More than most gay bars in the city, The Quest depends heavily on locals or regulars for their clientele. Being situated distantly from Baltimore’s epicenter of gay bustle, The Quest lacks the proximity to other similar bars that exists in Mt. Vernon. Those are clustered closely enough to bar hop with ease, and patrons are drawn to Mt. Vernon in greater numbers to avail themselves of the myriad clubs, eateries, shops and cultural opportunities that the district offers.

Perhaps that difference in geography with its resulting drawing power explains the disparate reaction of two of Mt. Vernon’s bar owners from that of Tom Mathison, who must retain his customer base to stay in business.

Jay Lamont, owner of Jays on Read and a smoker himself, is not concerned about the smoking ban. "I plan to survey my customers to see if they want the ban put in place sooner," he said. Lamont indicated that many of his clientele support the ban and realizes there are a lot of potential customers ready to return to the bar scene once the ban is in effect.

Chuck Bowers, the longtime owner of the venerable Hippo and a non-smoker, is a bit more guarded with his assessment of the ban. Asked how he sees the impact of the ban on his business, Bowers replied, "It’s too soon to tell," but he added that customers were already enthusiastically welcoming an era of a smoke-free environment. He is also considering imposing the restrictions sooner than the January 1 target date.

Bowers’ main concern, however, is that if patrons decide to step out of the bar to smoke there would be issues regarding the city’s existing loitering ordinance that prohibits congregating within 100 feet of a bar. That’s going to have to be addressed, he said.

As a non-smoker myself, I strongly believe that the ban could not have come too soon. I have frequented gay bars for well over three decades and have returned home with my clothes reeking of cigarette smoke and imagining what that must be doing to my lungs.
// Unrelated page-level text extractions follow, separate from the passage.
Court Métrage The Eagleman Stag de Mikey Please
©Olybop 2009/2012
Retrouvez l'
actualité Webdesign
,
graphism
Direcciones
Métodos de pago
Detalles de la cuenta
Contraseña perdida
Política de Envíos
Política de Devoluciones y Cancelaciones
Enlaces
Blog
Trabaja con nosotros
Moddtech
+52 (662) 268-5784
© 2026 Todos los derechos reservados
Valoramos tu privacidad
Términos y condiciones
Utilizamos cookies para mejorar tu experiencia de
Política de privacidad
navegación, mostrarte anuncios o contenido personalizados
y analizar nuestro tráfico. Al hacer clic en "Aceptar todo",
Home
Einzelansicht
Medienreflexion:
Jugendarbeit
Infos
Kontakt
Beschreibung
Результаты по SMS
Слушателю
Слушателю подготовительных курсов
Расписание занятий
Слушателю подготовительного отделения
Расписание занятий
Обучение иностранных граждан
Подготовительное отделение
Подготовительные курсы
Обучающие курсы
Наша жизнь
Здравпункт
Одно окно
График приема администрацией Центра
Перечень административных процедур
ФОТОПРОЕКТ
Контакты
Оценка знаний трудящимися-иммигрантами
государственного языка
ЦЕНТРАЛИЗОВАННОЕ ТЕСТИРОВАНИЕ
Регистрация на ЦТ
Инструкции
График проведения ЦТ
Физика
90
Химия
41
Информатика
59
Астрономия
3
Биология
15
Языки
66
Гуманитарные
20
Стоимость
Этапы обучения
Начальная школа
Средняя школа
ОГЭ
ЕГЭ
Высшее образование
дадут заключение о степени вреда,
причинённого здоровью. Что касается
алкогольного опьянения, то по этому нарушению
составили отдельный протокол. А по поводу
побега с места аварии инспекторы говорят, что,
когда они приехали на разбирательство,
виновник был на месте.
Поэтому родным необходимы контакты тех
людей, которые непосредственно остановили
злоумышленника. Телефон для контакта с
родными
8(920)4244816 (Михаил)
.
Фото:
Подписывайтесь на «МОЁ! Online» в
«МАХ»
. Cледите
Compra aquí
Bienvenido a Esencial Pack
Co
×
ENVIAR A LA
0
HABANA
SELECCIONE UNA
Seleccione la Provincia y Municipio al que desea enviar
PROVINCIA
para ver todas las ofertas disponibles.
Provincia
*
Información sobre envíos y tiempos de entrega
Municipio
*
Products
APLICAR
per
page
I had helplessly watched my mother succumb to lung cancer, and I don’t wish that horror on anybody.

Less importantly, I received my share of cigarette burns to my arms and shirts from cavalier, unapologetic smokers blithely holding their cigarettes out as I try to navigate around a crowded bar.

Yes, it was my choice to patronize these bars—or was it? After being stuck in the closet for years, I decided I needed to seek gay-friendly establishments where I can freely and safely meet friends, old and new, while enjoying cocktails. I cannot understand why my partner and I as well as other non-smokers should be denied the opportunity to socialize where we are best accepted just to avoid the consequences of others smoking. So in a way it was a choice but in other ways it wasn’t.
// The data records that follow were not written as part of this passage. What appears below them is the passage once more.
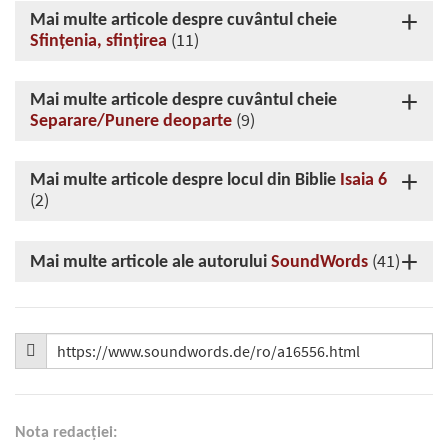
Mai multe articole despre cuvântul cheie
(11)
Sfinţenia, sfinţirea
Mai multe articole despre cuvântul cheie
(9)
Separare/Punere deoparte
Mai multe articole despre locul din Biblie
Isaia 6
(2)
(41)
Mai multe articole ale autorului
SoundWords
Nota redacţiei:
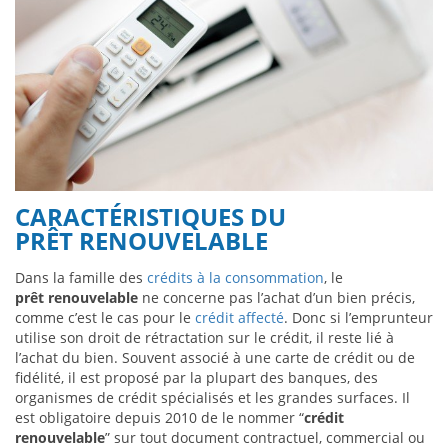
CARACTÉRISTIQUES DU
PRÊT RENOUVELABLE
Dans la famille des
crédits à la consommation
, le
prêt renouvelable
ne concerne pas l’achat d’un bien précis,
comme c’est le cas pour le
crédit affecté
. Donc si l’emprunteur
utilise son droit de rétractation sur le crédit, il reste lié à
l’achat du bien. Souvent associé à une carte de crédit ou de
fidélité, il est proposé par la plupart des banques, des
organismes de crédit spécialisés et les grandes surfaces. Il
est obligatoire depuis 2010 de le nommer “
crédit
renouvelable
” sur tout document contractuel, commercial ou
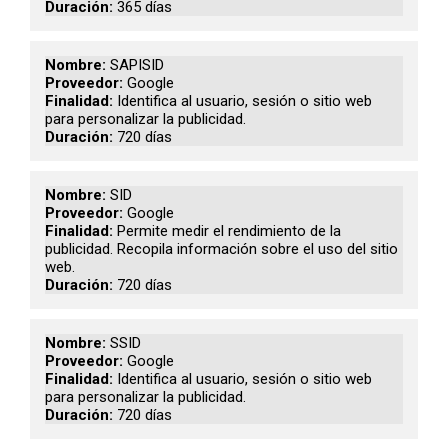
365 días
SAPISID
Google
Identifica al usuario, sesión o sitio web
para personalizar la publicidad.
720 días
SID
Google
Permite medir el rendimiento de la
publicidad. Recopila información sobre el uso del sitio
web.
720 días
SSID
Google
Identifica al usuario, sesión o sitio web
para personalizar la publicidad.
720 días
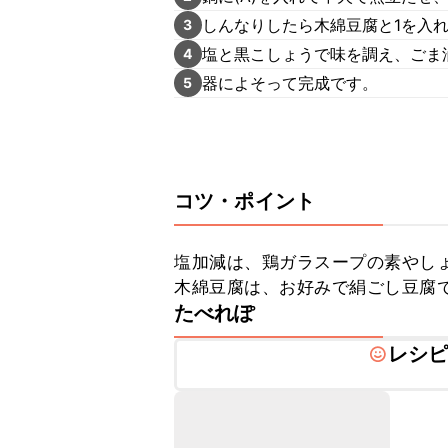
しんなりしたら木綿豆腐と1を入
3
塩と黒こしょうで味を調え、ごま
4
器によそって完成です。
5
コツ・ポイント
塩加減は、鶏ガラスープの素やしょ
木綿豆腐は、お好みで絹ごし豆腐
たべれぽ
レシ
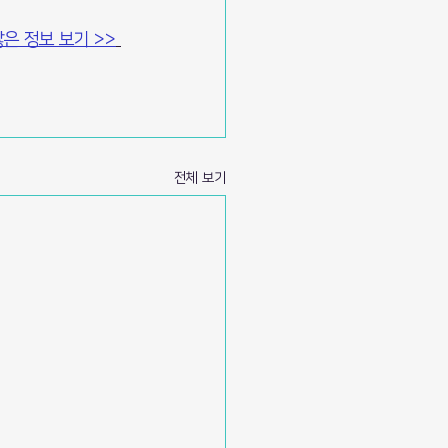
은 정보 보기 >>
전체 보기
But choices are not something all bar owners or customers have in the wake of health crises. Recall how during the peak of the AIDS epidemic certain gay bars’ back rooms, as well as bath houses (where anonymous risky sex took place) were shut down even though the clientele had the choice of entering or not prior to the ban.
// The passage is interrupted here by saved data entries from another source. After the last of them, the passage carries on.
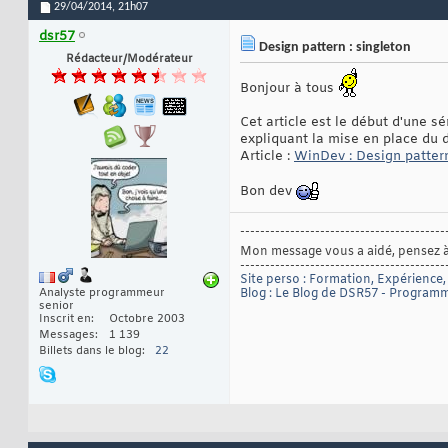
29/04/2014,
21h07
dsr57
Design pattern : singleton
Rédacteur/Modérateur
Bonjour à tous
Cet article est le début d'une 
expliquant la mise en place du d
Article :
WinDev : Design patter
Bon dev
-----------------------------------------
Mon message vous a aidé, pensez 
-----------------------------------------
Site perso : Formation, Expérience, R
Analyste programmeur
Blog : Le Blog de DSR57 - Progra
senior
Inscrit en
Octobre 2003
Messages
1 139
Billets dans le blog
22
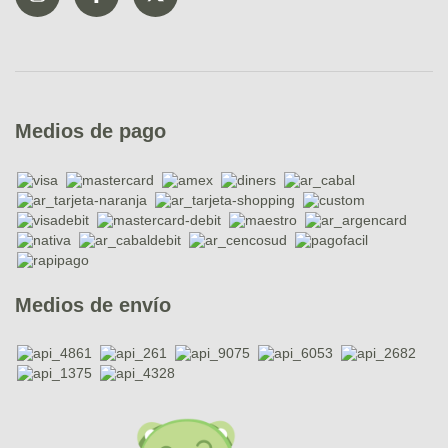
Medios de pago
Medios de envío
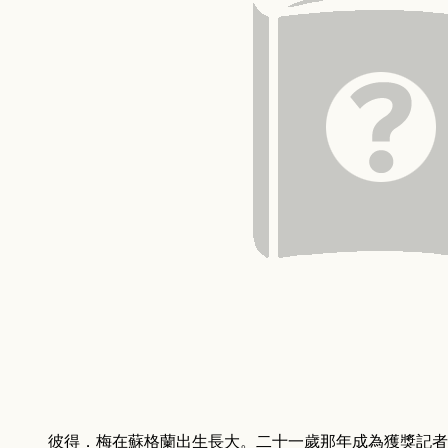
彼得．梅在蘇格蘭出生長大。二十一歲那年成為獲獎記者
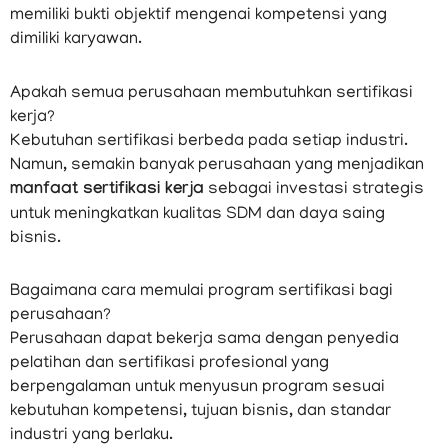
memiliki bukti objektif mengenai kompetensi yang
dimiliki karyawan.
Apakah semua perusahaan membutuhkan sertifikasi
kerja?
Kebutuhan sertifikasi berbeda pada setiap industri.
Namun, semakin banyak perusahaan yang menjadikan
manfaat sertifikasi kerja
sebagai investasi strategis
untuk meningkatkan kualitas SDM dan daya saing
bisnis.
Bagaimana cara memulai program sertifikasi bagi
perusahaan?
Perusahaan dapat bekerja sama dengan penyedia
pelatihan dan sertifikasi profesional yang
berpengalaman untuk menyusun program sesuai
kebutuhan kompetensi, tujuan bisnis, dan standar
industri yang berlaku.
Once the ban is implemented I know that many people—especially baby boomers—will re-introduce themselves to the bar scene they had abandoned years back. This will bring in new customers, and those remaining smokers may finally see this as an opportunity to cut back or quit. As for bar owners, there has been scant evidence to suggest that the bans in other states and localities have resulted in adverse effects on the bar business.

The ban here was inevitable. It is a breath of fresh air—for customers and bar employees—and for the bar owners, it presents an opportunity for a fresh new beginning.